Start of RECORDED INFORMATION

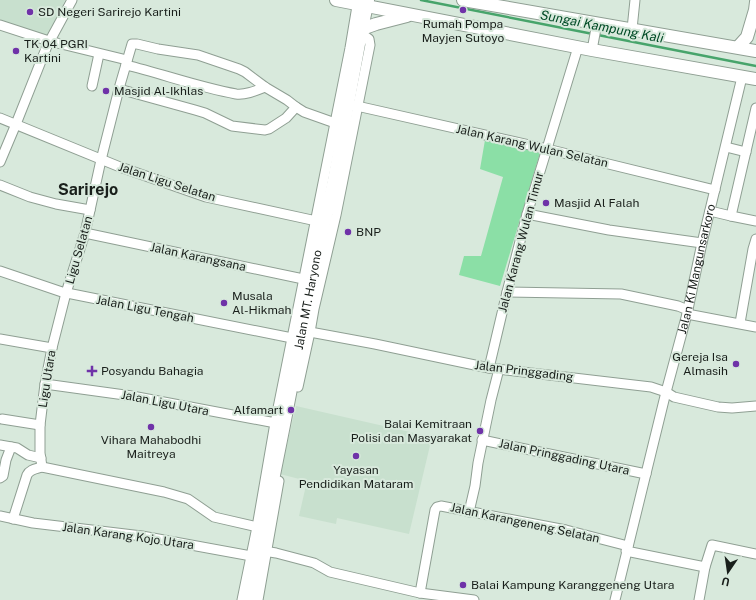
<svg xmlns="http://www.w3.org/2000/svg" width="756" height="600" font-family="'Public Sans',sans-serif">
  <style>
    .built { fill: #c8e0ce }
    .green { fill: #8bdfa6 }
    .lines { fill: none; stroke-linecap: round; stroke-linejoin: round }
    .stream { stroke: #47a46b; stroke-width: 2.5 }
    .minor-casing { stroke: #8f9f93; stroke-width: 11 }
    .major-casing { stroke: #8f9f93; stroke-width: 14 }
    .minor { stroke: #fff; stroke-width: 9 }
    .major { stroke: #fff; stroke-width: 12 }
    .poi-dot { fill: #6f32a8; stroke: #d8e9dc; stroke-width: 1.5 }
    .labels { text-anchor: middle; stroke-width: 4; stroke-linejoin: round; paint-order: stroke }
    .poi-label { font-size: 12px; fill: #191f1b; stroke: #d8e9dc; text-anchor: start }
    .street-label { font-size: 12px; fill: #191f1b; stroke: #d8e9dc }
    .water-label { font-size: 13px; font-style: italic; fill: #004b26; stroke: #d8e9dc }
    .district-label { font-size: 16px; font-weight: bold; fill: #191f1b; stroke: #d8e9dc }
  </style>
  <rect width="100%" height="100%" fill="#d8e9dc"/>
  <g class="built">
    <polygon points="0,0 65,0 47,39 0,23"/>
    <polygon points="296,406 432,437 409,534 337,518 336,524 299,516 307,481 280,474"/>
  </g>
  <polygon class="green" points="485,140 540,153 500,286 459,275 464,256 481,256 503,177 480,169"/>
  <g class="lines">
    <g class="stream">
      <polyline points="421,0 593,34"/>
      <polyline points="598,35 756,66"/>
    </g>
    <defs>
      <g id="minor">
        <polyline points="0,25 49,41 127,60"/>
        <polyline points="632,29 635,0"/>
        <polyline points="592,50 597,23"/>
        <path d="M126 65C163 74 198 87 236 94 246 95 255 91 265 87"/>
        <polyline points="92,86 99,54"/>
        <polyline points="119,89 195,110 205,113 232,126 265,130 269,129 286,118 296,107"/>
        <polyline points="348,104 547,149 715,190"/>
        <polyline points="0,118 120,167 206,197 321,222"/>
        <polyline points="726,147 746,152"/>
        <polyline points="0,162 16,124 47,46 72,0"/>
        <polyline points="0,185 30,197 56,204 90,210"/>
        <polyline points="710,211 731,216 756,108"/>
        <polyline points="527,214 609,230 702,243"/>
        <polyline points="731,216 756,221"/>
        <polyline points="85,233 222,262 308,280"/>
        <polyline points="0,271 62,292 292,338 301,336 310,332 375,344 489,368 651,387 666,392 674,397 718,407 732,408 756,406"/>
        <polyline points="507,292 621,294 678,306 688,310"/>
        <polyline points="687,314 756,327"/>
        <polyline points="740,323 753,249 756,239"/>
        <polyline points="0,339 52,348"/>
        <polyline points="489,368 507,292 527,214 578,47"/>
        <polyline points="45,384 132,396 281,424"/>
        <polyline points="291,385 298,387 310,332 314,309 336,215 370,45 369,39 361,33"/>
        <polyline points="2,419 40,425"/>
        <polyline points="482,440 646,474"/>
        <polyline points="0,445 17,448 28,455 41,458"/>
        <polyline points="42,467 40,453 40,425 45,384 52,348 66,293 85,233 101,160 120,85 132,44 137,44 158,49 198,55 239,69 245,72 265,87 287,100 296,107 304,112 335,123"/>
        <polyline points="0,478 3,476 6,460 11,447"/>
        <polyline points="469,512 475,486 478,463 491,400 499,369"/>
        <polyline points="0,516 33,523 142,536 257,557"/>
        <path d="M13 519 27 475C30 469 36 469 42 467L164 492 188 499 214 517 262 528"/>
        <polyline points="258,550 276,553 314,563 330,572 420,593 474,600"/>
        <polyline points="626,551 705,567"/>
        <polyline points="420,593 435,510 437,507 441,506 566,530 628,546"/>
        <polyline points="242,600 257,527 275,423 350,48 358,0"/>
        <polyline points="258,600 279,481 273,480"/>
        <path id="s1" d="M615 600 666 392 687 314 702 243 742 77"/>
        <polyline points="699,600 705,567 712,545 756,554"/>
      </g>
      <g id="major">
        <polyline points="336,0 592,50 756,79"/>
        <polyline points="463,0 756,51"/>
        <polyline points="362,29 376,24 407,16"/>
        <polyline points="738,47 747,37 755,10 756,2"/>
        <path id="s2" d="M249 600 284 425 317 254 334 180 361 33 368 0"/>
      </g>
    </defs>
    <use href="#minor" class="minor-casing"/>
    <use href="#major" class="major-casing"/>
    <use href="#minor" class="minor"/>
    <use href="#major" class="major"/>
  </g>
  <g class="poi-dot">
    <circle cx="463" cy="10" r="4"/>
    <circle cx="30" cy="12" r="4"/>
    <circle cx="16" cy="51" r="4"/>
    <circle cx="106" cy="91" r="4"/>
    <circle cx="546" cy="203" r="4"/>
    <circle cx="348" cy="232" r="4"/>
    <circle cx="224" cy="303" r="4"/>
    <circle cx="736" cy="364" r="4"/>
    <path d="M90 365h4v4h4v4h-4v4h-4v-4h-4v-4h4z"/>
    <circle cx="291" cy="410" r="4"/>
    <circle cx="151" cy="427" r="4"/>
    <circle cx="480" cy="431" r="4"/>
    <circle cx="356" cy="456" r="4"/>
    <circle cx="463" cy="585" r="4"/>
  </g>
  <g class="labels">
    <g class="poi-label">
      <text x="38" y="16">SD Negeri Sarirejo Kartini</text>
      <text x="463" y="28" text-anchor="middle">Rumah Pompa<tspan x="463" dy="14">Mayjen Sutoyo</tspan></text>
      <text x="24" y="48">TK 04 PGRI<tspan x="24" dy="14">Kartini</tspan></text>
      <text x="114" y="95">Masjid Al-Ikhlas</text>
      <text x="554" y="207">Masjid Al Falah</text>
      <text x="356" y="236">BNP</text>
      <text x="232" y="300">Musala<tspan x="232" dy="14">Al-Hikmah</tspan></text>
      <text x="728" y="361" text-anchor="end">Gereja Isa<tspan x="728" dy="14">Almasih</tspan></text>
      <text x="101" y="375">Posyandu Bahagia</text>
      <text x="283" y="414" text-anchor="end">Alfamart</text>
      <text x="472" y="428" text-anchor="end">Balai Kemitraan<tspan x="472" dy="14">Polisi dan Masyarakat</tspan></text>
      <text x="151" y="444" text-anchor="middle">Vihara Mahabodhi<tspan x="151" dy="14">Maitreya</tspan></text>
      <text x="356" y="474" text-anchor="middle">Yayasan<tspan x="356" dy="14">Pendidikan Mataram</tspan></text>
      <text x="471" y="589">Balai Kampung Karanggeneng Utara</text>
    </g>
    <g class="street-label">
      <text transform="translate(532 146) rotate(13)" y="4">Jalan Karang Wulan Selatan</text>
      <text transform="translate(167 182) rotate(18)" y="4">Jalan Ligu Selatan</text>
      <text transform="translate(521 242) rotate(-75)" y="4">Jalan Karang Wulan Timur</text>
      <text transform="translate(79 250) rotate(-74)" y="4">Ligu Selatan</text>
      <text transform="translate(198 257) rotate(12)" y="4">Jalan Karangsana</text>
      <text dy="4" stroke="none"><textPath href="#s1" startOffset="341">Jalan Ki Mangunsarkoro</textPath></text>
      <text dy="4" stroke="none"><textPath href="#s2" startOffset="306">Jalan MT. Haryono</textPath></text>
      <text transform="translate(145 309) rotate(11)" y="4">Jalan Ligu Tengah</text>
      <text transform="translate(524 371) rotate(7)" y="4">Jalan Pringgading</text>
      <text transform="translate(47 379) rotate(-81)" y="4">Ligu Utara</text>
      <text transform="translate(165 403) rotate(11)" y="4">Jalan Ligu Utara</text>
      <text transform="translate(564 457) rotate(12)" y="4">Jalan Pringgading Utara</text>
      <text transform="translate(525 523) rotate(12)" y="4">Jalan Karangeneng Selatan</text>
      <text transform="translate(128 536) rotate(8)" y="4">Jalan Karang Kojo Utara</text>
    </g>
    <g class="water-label">
      <text transform="translate(602 26) rotate(11)" y="5">Sungai Kampung Kali</text>
    </g>
    <g class="district-label">
      <text x="88" y="195">Sarirejo</text>
    </g>
  </g>
  <g transform="translate(728 572) rotate(193)" stroke="#d8e9dc" stroke-width="3" paint-order="stroke">
  <path d="M0-3L7 15L0 10L-7 15Z" fill="#191f1b"/>
  <text y="-6" font-size="11" font-weight="bold" text-anchor="middle" fill="#191f1b">U</text>
  </g>
</svg>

End of RECORDED INFORMATION

### EXERCISE DETAILS
Using the records above, find and show each line with the string "street".

### SOLVED EXERCISE
    .street-label { font-size: 12px; fill: #191f1b; stroke: #d8e9dc }
    <g class="street-label">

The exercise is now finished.